The Samuel Van Sant House is an historic building located in Le Claire, Iowa, United States. The house was built in 1860 and it has been listed on the National Register of Historic Places since 1979. The property is part of the Houses of Mississippi River Men Thematic Resource, which covers the homes of men from LeClaire who worked on the Mississippi River as riverboat captains, pilots, builders and owners. It is also a contributing property in the Cody Road Historic District.

==Samuel Van Sant==

Samuel was the son of J.W. Van Sant who was the head of the Le Claire Marine Railway boatyards. Along with John Smith, also of Le Claire, he developed the raftboat named the J.W. Van Sant after his father.

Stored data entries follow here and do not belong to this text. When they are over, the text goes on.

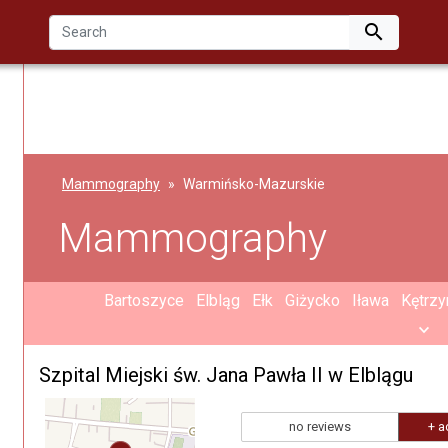

Mammography
Warmińsko-Mazurskie
Mammography
Bartoszyce
Elbląg
Ełk
Giżycko
Iława
Kętrzy
Szpital Miejski św. Jana Pawła II w Elblągu
no reviews
+ a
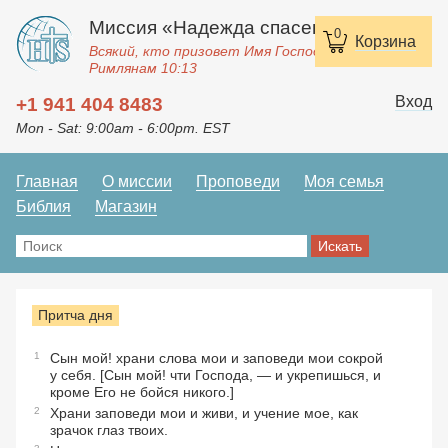
Миссия «Надежда спасения»
0
Корзина
Всякий, кто призовет Имя Господне, спасется.
Римлянам 10:13
Вход
+1 941 404 8483
Mon - Sat: 9:00am - 6:00pm. EST
Главная
О миссии
Проповеди
Моя семья
Библия
Магазин
Притча дня
1
Сын мой! храни слова мои и заповеди мои сокрой
у себя. [Сын мой! чти Господа, — и укрепишься, и
кроме Его не бойся никого.]
2
Храни заповеди мои и живи, и учение мое, как
зрачок глаз твоих.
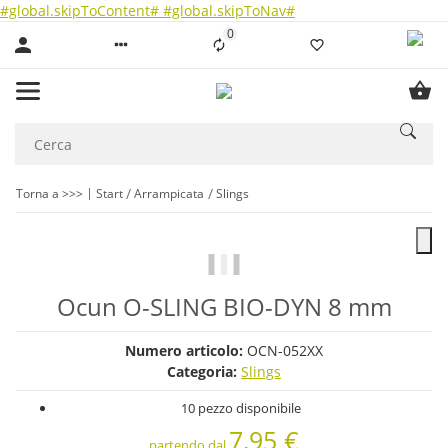
#global.skipToContent#
#global.skipToNav#
0
Liste ist leer
Torna a >>>
Start
Arrampicata
Slings
Ocun O-SLING BIO-DYN 8 mm
Numero articolo:
OCN-052XX
Categoria:
Slings
10 pezzo disponibile
7,95 €
partendo dal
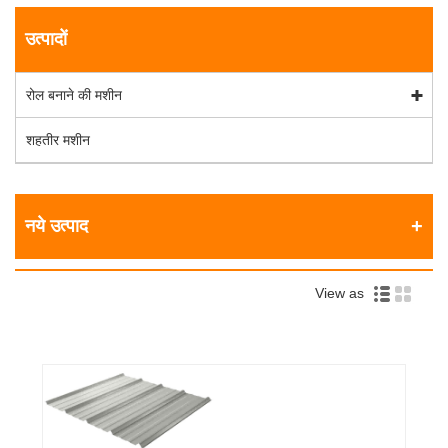
उत्पादों
रोल बनाने की मशीन
शहतीर मशीन
नये उत्पाद
View as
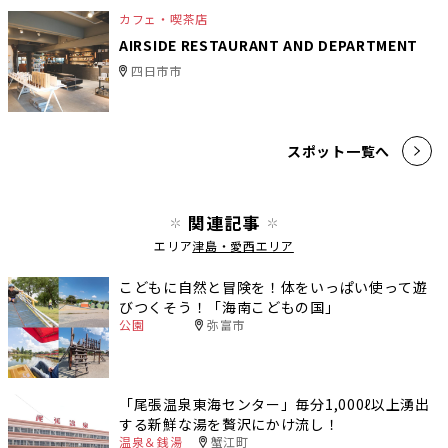
カフェ・喫茶店
AIRSIDE RESTAURANT AND DEPARTMENT
四日市市
スポット一覧へ
関連記事
エリア
津島・愛西エリア
こどもに自然と冒険を！体をいっぱい使って遊
びつくそう！「海南こどもの国」
公園
弥富市
「尾張温泉東海センター」毎分1,000ℓ以上湧出
する新鮮な湯を贅沢にかけ流し！
温泉＆銭湯
蟹江町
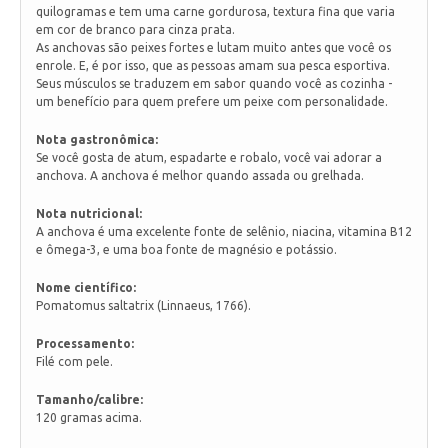
quilogramas e tem uma carne gordurosa, textura fina que varia
em cor de branco para cinza prata.
As anchovas são peixes fortes e lutam muito antes que você os
enrole. E, é por isso, que as pessoas amam sua pesca esportiva.
Seus músculos se traduzem em sabor quando você as cozinha -
um benefício para quem prefere um peixe com personalidade.
Nota gastronômica:
Se você gosta de atum, espadarte e robalo, você vai adorar a
anchova. A anchova é melhor quando assada ou grelhada.
Nota nutricional:
A anchova é uma excelente fonte de selênio, niacina, vitamina B12
e ômega-3, e uma boa fonte de magnésio e potássio.
Nome científico:
Pomatomus saltatrix (Linnaeus, 1766).
Processamento:
Filé com pele.
Tamanho/calibre:
120 gramas acima.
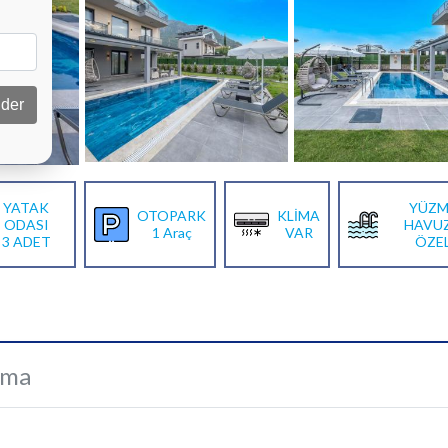
der
YATAK
YÜZM
OTOPARK
KLİMA
ODASI
HAVU
1 Araç
VAR
3 ADET
ÖZE
ama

It pushed the lumber rafts down the river from the forests in the north to the mills further south. Their invention revolutionized the transportation of logs and lumber down the Mississippi River. They also developed the bowboat, which was a small sternwheeler set crosswise at the front of the raft to provide additional control over direction of movement. Van Sant moved to Minnesota in the 1880s where he was elected to the Minnesota House of Representatives and served as Speaker of the House. He later became the state's governor.

==Architecture==
The Samuel Van Sant House is a 1½-story frame house whose exterior is composed of narrow clapboards. It follows an L-shape plan. The house features a wide front gable and the main roofline that parallel the street. There is also a large triangular wall dormer that is centered on the front of the long arm of the "L". The house's windows have flat enframements with shallow triangular pediments. A plain, wooden porch is located in the angle of the "L" and is a later addition.